« Nous avons de vrais atouts en termes de compétences métiers » (Aurélie Ferjoux, CIBC du Tarn)

En Occitanie comme dans 7 autres régions, le CIBC (Centre interinstitutionnel de bilan de compétences) a été désigné le 5 novembre par France Compétences comme opérateur régional du conseil en évolution professionnelle (CEP) des actifs occupés. Entretien avec Aurélie Ferjoux, gérante du CIBC Tarn/Centre Occitanie qui porte un groupement comprenant 7 CIBC et 3 réseaux consulaires d’Occitanie.

Par - Le 25 novembre 2019.

Le Quotidien de la formation : Pourquoi avez-vous été retenus par France Compétences dans le cadre de l’appel d’offres lancé en avril pour gérer le CEP des actifs occupés ?

Aurélie Ferjoux : Nous travaillons sur l’accompagnement des transitions professionnelles des salariés et des demandeurs d’emploi depuis une trentaine d’années. Nous avons une palette d’interventions dans le champ de l’accompagnement professionnel, pour la plupart sous la forme de prestations de marché public avec Pôle emploi, l’Agefiph ou la Région. Nous avons aussi été engagés très tôt dans les espaces conseils pour la VAE. Nous avons de vrais atouts en termes de compétences métiers car nous sommes très en veille sur l’évolution des méthodes pédagogiques, la personnalisation, le travail à distance, l’amélioration permanente des outils. Nous nous sommes appuyés, pour cette candidature, sur notre présence territoriale qui propose un maillage très fin, avec une inscription dans un réseau de partenaires. Notre réseau de 7 structures a 47 sites en Occitanie dans lesquels nos 80 conseillers ont reçu 12 000 personnes l’an dernier. Pour répondre à cet appel d’offres, nous nous sommes aussi groupés avec trois réseaux consulaires (CCI, chambres d’Agriculture et chambres des métiers) avec qui nous avons une expérience de partenariat assez ancienne.

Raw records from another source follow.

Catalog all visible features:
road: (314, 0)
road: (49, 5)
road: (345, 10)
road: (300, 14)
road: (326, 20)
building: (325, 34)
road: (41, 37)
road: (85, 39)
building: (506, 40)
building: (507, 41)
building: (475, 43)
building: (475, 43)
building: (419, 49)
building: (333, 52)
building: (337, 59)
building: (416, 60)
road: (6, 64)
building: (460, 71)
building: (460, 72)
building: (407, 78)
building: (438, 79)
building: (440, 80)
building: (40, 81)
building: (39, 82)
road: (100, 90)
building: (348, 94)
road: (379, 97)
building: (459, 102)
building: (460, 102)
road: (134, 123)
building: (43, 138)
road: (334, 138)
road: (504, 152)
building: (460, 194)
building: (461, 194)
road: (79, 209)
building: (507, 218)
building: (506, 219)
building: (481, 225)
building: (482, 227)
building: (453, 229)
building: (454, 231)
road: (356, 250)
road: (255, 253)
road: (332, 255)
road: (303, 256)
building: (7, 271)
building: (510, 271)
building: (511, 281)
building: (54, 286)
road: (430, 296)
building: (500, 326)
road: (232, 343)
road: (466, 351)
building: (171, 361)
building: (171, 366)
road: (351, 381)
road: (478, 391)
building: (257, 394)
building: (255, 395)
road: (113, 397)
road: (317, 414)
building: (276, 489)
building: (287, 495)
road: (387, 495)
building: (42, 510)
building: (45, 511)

QDF : Qu’est-ce que cette candidature a impliqué pour votre groupement ?

A. F : D’abord une très grosse charge de travail ! France compétences a des attentes très fortes sur lesquels il a fallu répondre point par point, en structurant très en amont une offre déjà aboutie. Cela nous a amenés à mettre en place une certaine façon de fonctionner, des procédures sur lesquelles nous continuons à travailler. Lors de la réunion du 6 novembre, France compétences a rappelé les attendus de qualité et d’accessibilité du service sur lesquels ils seront particulièrement vigilants, notamment en nombre de lieux d’accueil et d’amplitude horaire. Nous avons proposé d’être ouverts plus tard et aussi le samedi matin dans au moins un site par département. Nous allons redimensionner l’accueil du public pour répondre à ces nouveaux engagements. Dès janvier, nous serons présents dans 26 communes (au moins deux par département sauf en Lozère) et 35 lieux, avec plusieurs sites à Toulouse et Montpellier. À partir de mars, nous couvrirons une quarantaine de villes d’Occitanie.

QDF : Que devez-vous faire d’ici la mise en place du nouveau service au 1er janvier 2020 ?

A. F : Nous allons avoir des échanges thématiques en visioconférence plusieurs fois par semaine avec France compétences sur tous les points qu’il faut clarifier avant l’ouverture (organisation administrative du marché, communication, système d’information…). D’ici le 1er janvier, notre système d’information qui transmettra à France compétences des données en continu sur le marché (nombre de personnes suivies, types d’actions engagées…) sera opérationnel. Nous devons aussi former nos équipes sur cette offre de service et mettre en place les partenariats structurants au niveau des autres acteurs du CEP, du SPRO et des Opco, pour démarrer le nouveau service dans de bonnes conditions.


Les Centres interinstitutionnels de bilans de compétences retenus : Auvergne-Rhône Alpes, Bourgogne-Franche-Comté, Grand Est (avec la CCI de Meurthe-et-Moselle), Nouvelle Aquitaine, Provence Alpes Côte d’Azur, Guadeloupe et Mayotte.